By squaring both sides in Eq. (1) we obtain $|a|^2={a^2}$. Application of the arithmetic square root gives

(2) $|a|=\sqrt {a^2}.$

This is the equation we need right now.

### Back to standard deviation

Property 1. Standard deviation is homogeneous of degree 1. Indeed, using homogeneity of variance and equation (2), we have

$\sigma (aX) =\sqrt{Var(aX)}=\sqrt{{a^2}Var(X)}=|a|\sigma(X).$

Unlike homogeneity of expected values, here we have an absolute value of the scaling coefficient $a$.

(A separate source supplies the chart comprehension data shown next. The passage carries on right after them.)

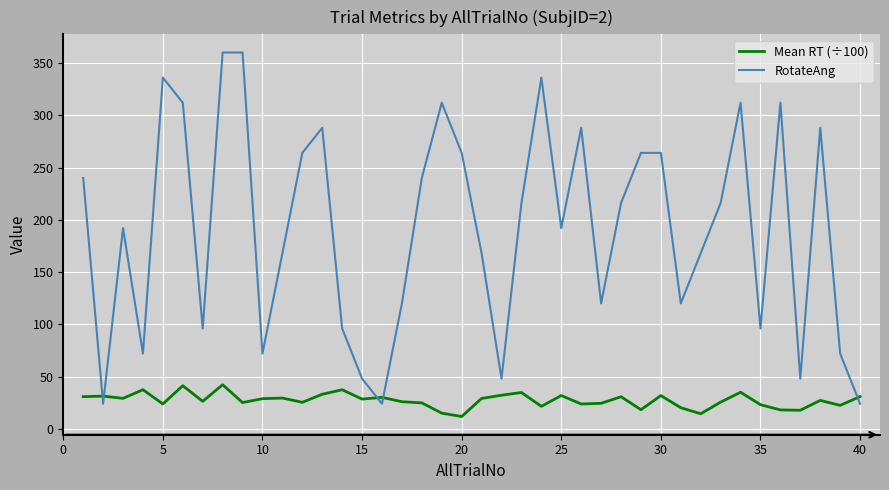

Which series has the widest spread of values?

RotateAng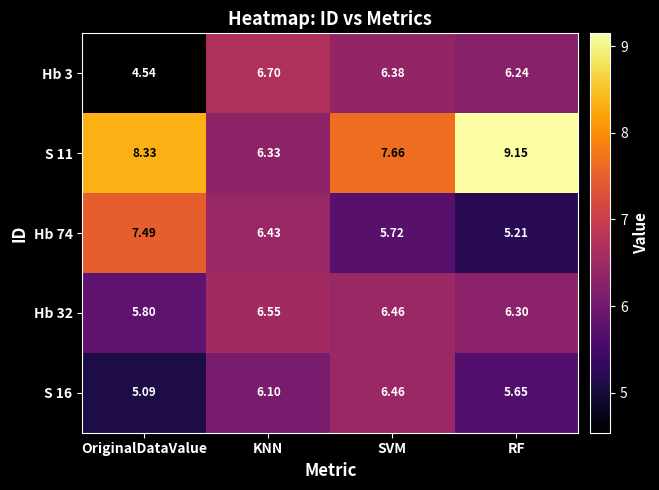

How many values in the S 16 series are below 6?

2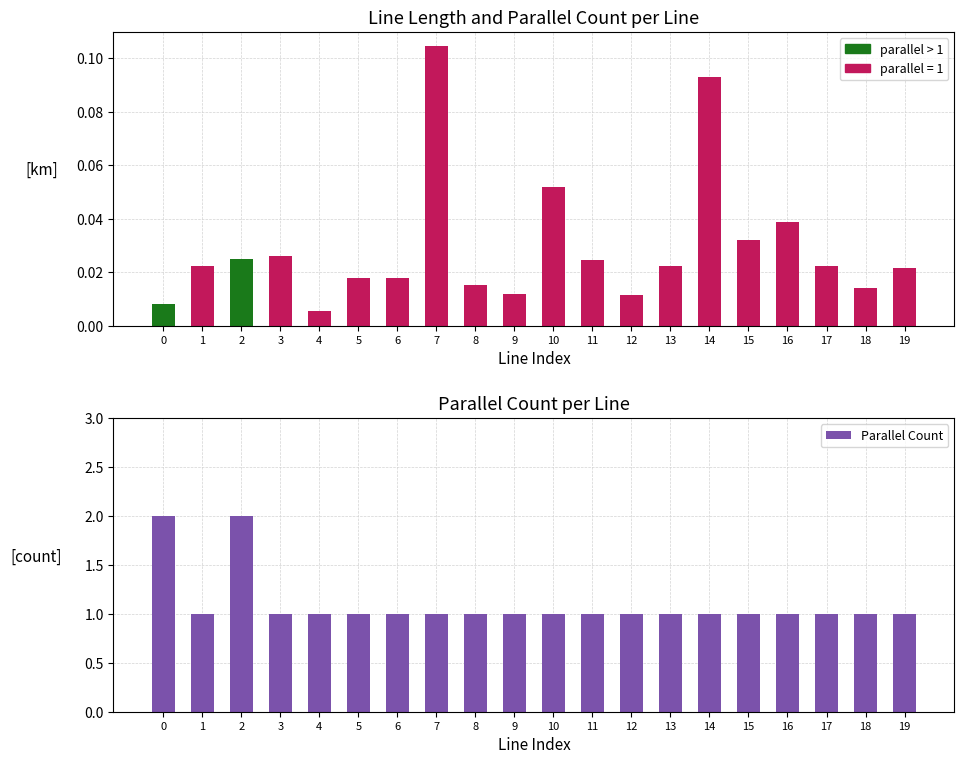

Count the values in the range 1 to 2.

20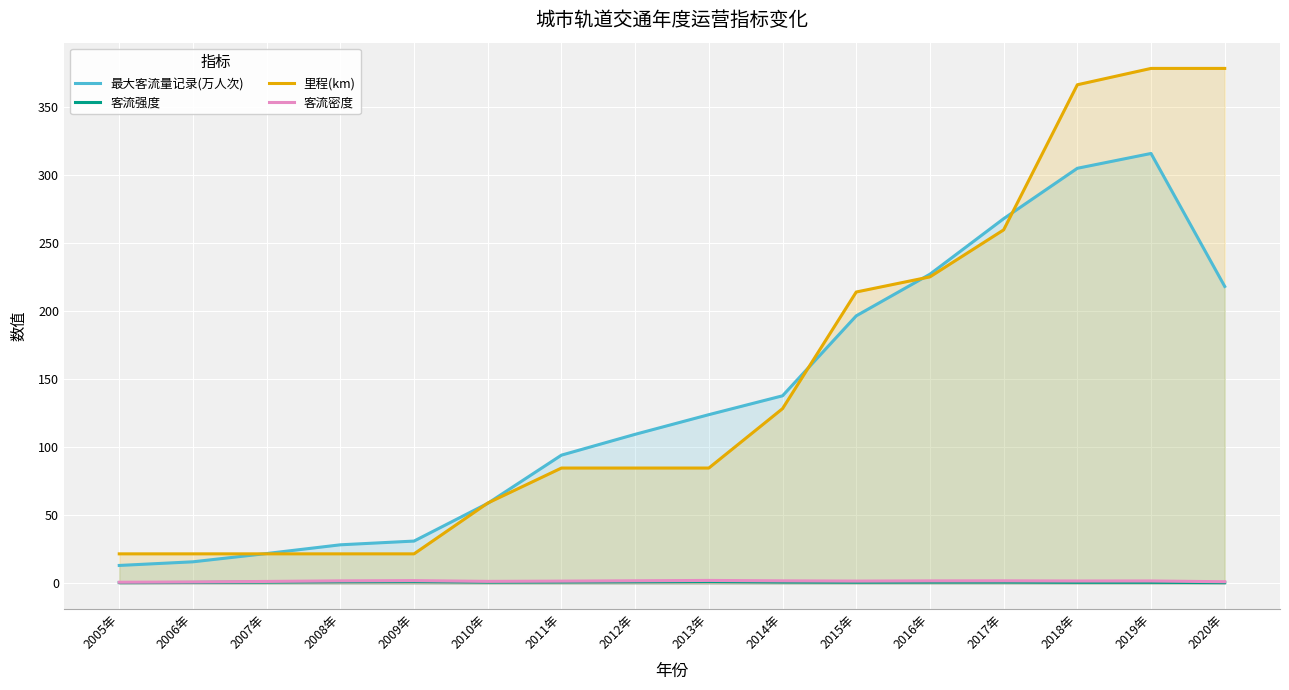

What is the sum of all 里程(km) values?

2370.4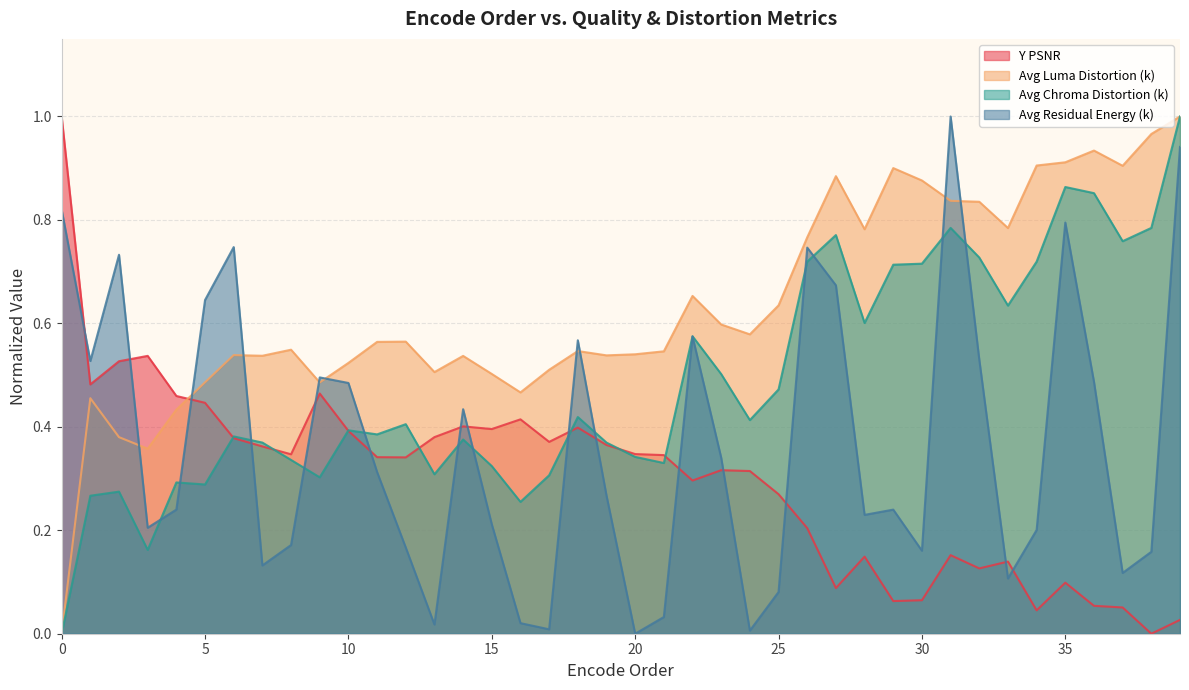

Between 5 and 6, which series saw the biggest shift?

Avg Residual Energy (k)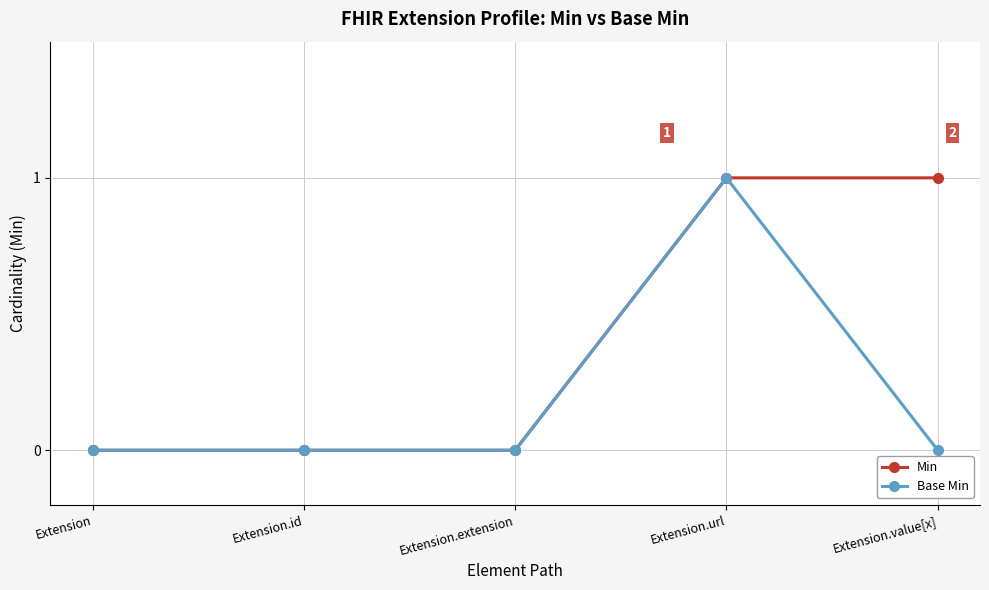

The value of Min at Extension is 0. True or false?

True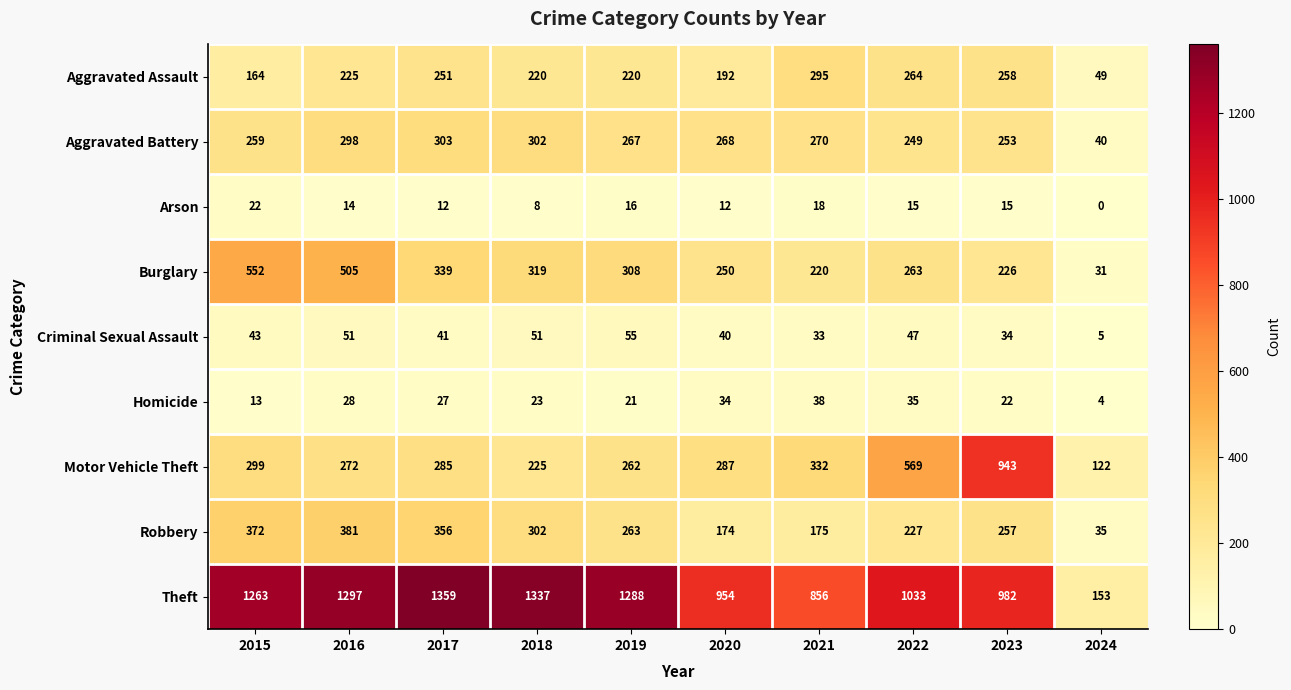

At which category is the sum across all series the highest?

2016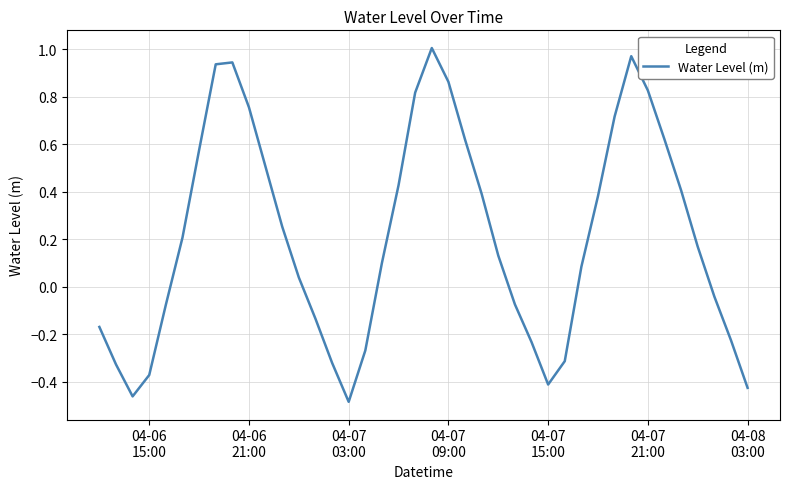

What is the difference between the maximum and minimum values?

1.5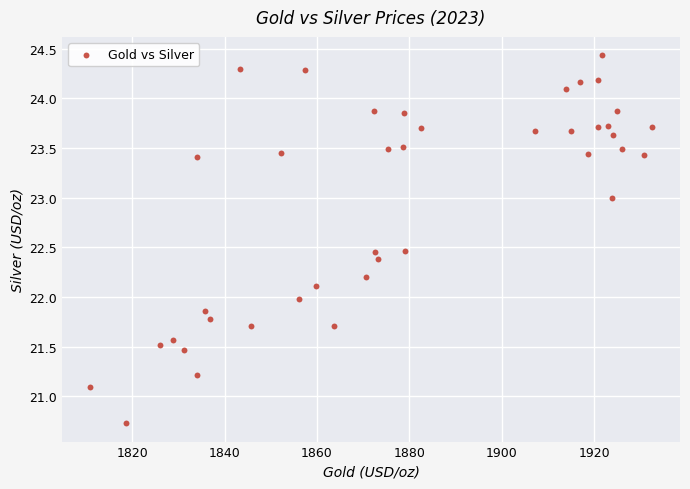

What is the range of Y values (max minus min)?

3.7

Property 2. Cauchy-Schwarz inequality. (Part 1) For any random variables $X,Y$ one has

(3) $|Cov(X,Y)|\le\sigma(X)\sigma(Y)$.

(Part 2) If the inequality sign in (3) turns into equality, $|Cov(X,Y)|=\sigma (X)\sigma (Y)$, then $Y$ is a linear function of $X$: $Y = aX + b$, with some constants $a,b$.
Proof. (Part 1) If at least one of the variables is constant, both sides of the inequality are $0$ and there is nothing to prove. To exclude the trivial case, let $X,Y$ be non-constant and, therefore, $Var(X),\ Var(Y)$ are positive. Consider a real-valued function of a real number $t$ defined by $f(t) = Var(tX + Y)$. Here we have variance of a linear combination

$f(t)=t^2Var(X)+2tCov(X,Y)+Var(Y)$.

We see that $f(t)$ is a parabola with branches looking upward (because the senior coefficient $Var(X)$ is positive). By nonnegativity of variance, $f(t)\ge 0$ and the parabola lies above the horizontal axis in the $(f,t)$ plane. Hence, the quadratic equation $f(t) = 0$ may have at most one real root. This means that the discriminant of the equation is non-positive:

$D=Cov(X,Y)^2-Var(X)Var(Y)\le 0.$

Applying square roots to both sides of $Cov(X,Y)^2\le Var(X)Var(Y)$ we finish the proof of the first part.

(Part 2) In case of the equality sign the discriminant is $0$. Therefore the parabola touches the horizontal axis where $f(t)=Var(tX + Y)=0$. But we know that this implies $tX + Y = constant$ which is just another way of writing $Y = aX + b$.

Comment. (3) explains one of the main properties of the correlation:

$-1\le\rho(X,Y)=\frac{Cov(X,Y)}{\sigma(X)\sigma(Y)}\le 1$.